[DATA FOR THIS EXERCISE — start]
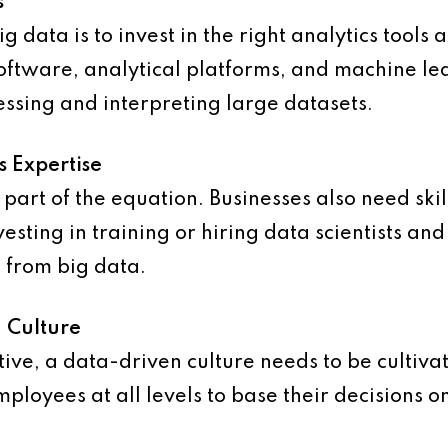
s
ig data is to invest in the right analytics tools
tware, analytical platforms, and machine lear
essing and interpreting large datasets.
s Expertise
ly part of the equation. Businesses also need sk
vesting in training or hiring data scientists and 
 from big data.
n Culture
ctive, a data-driven culture needs to be cultiva
ployees at all levels to base their decisions o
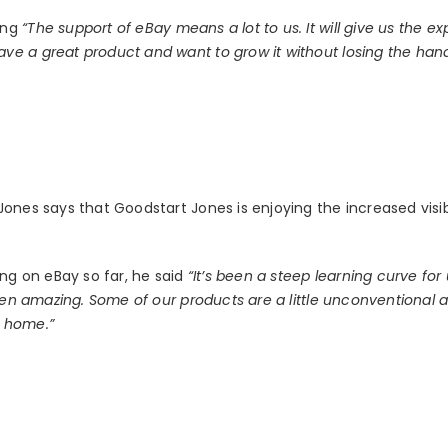
ing
“The support of eBay means a lot to us. It will give us the e
ve a great product and want to grow it without losing the h
ones says that Goodstart Jones is enjoying the increased visibi
ing on eBay so far, he said
“It’s been a steep learning curve for
been amazing. Some of our products are a little unconventional
t home.”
[DATA FOR THIS EXERCISE — finish]
● **THE PROBLEM**: Quote the text lines of the listing above word for word, leaving out the pictures.

● **EXERCISE ANSWER**:
s
ig data is to invest in the right analytics tools
tware, analytical platforms, and machine lear
essing and interpreting large datasets.
s Expertise
ly part of the equation. Businesses also need sk
vesting in training or hiring data scientists and 
 from big data.
n Culture
ctive, a data-driven culture needs to be cultiva
ployees at all levels to base their decisions o
ing
“The support of eBay means a lot to us. It will give us the e
ve a great product and want to grow it without losing the h
ones says that Goodstart Jones is enjoying the increased visibi
ing on eBay so far, he said
“It’s been a steep learning curve for
been amazing. Some of our products are a little unconventional
t home.”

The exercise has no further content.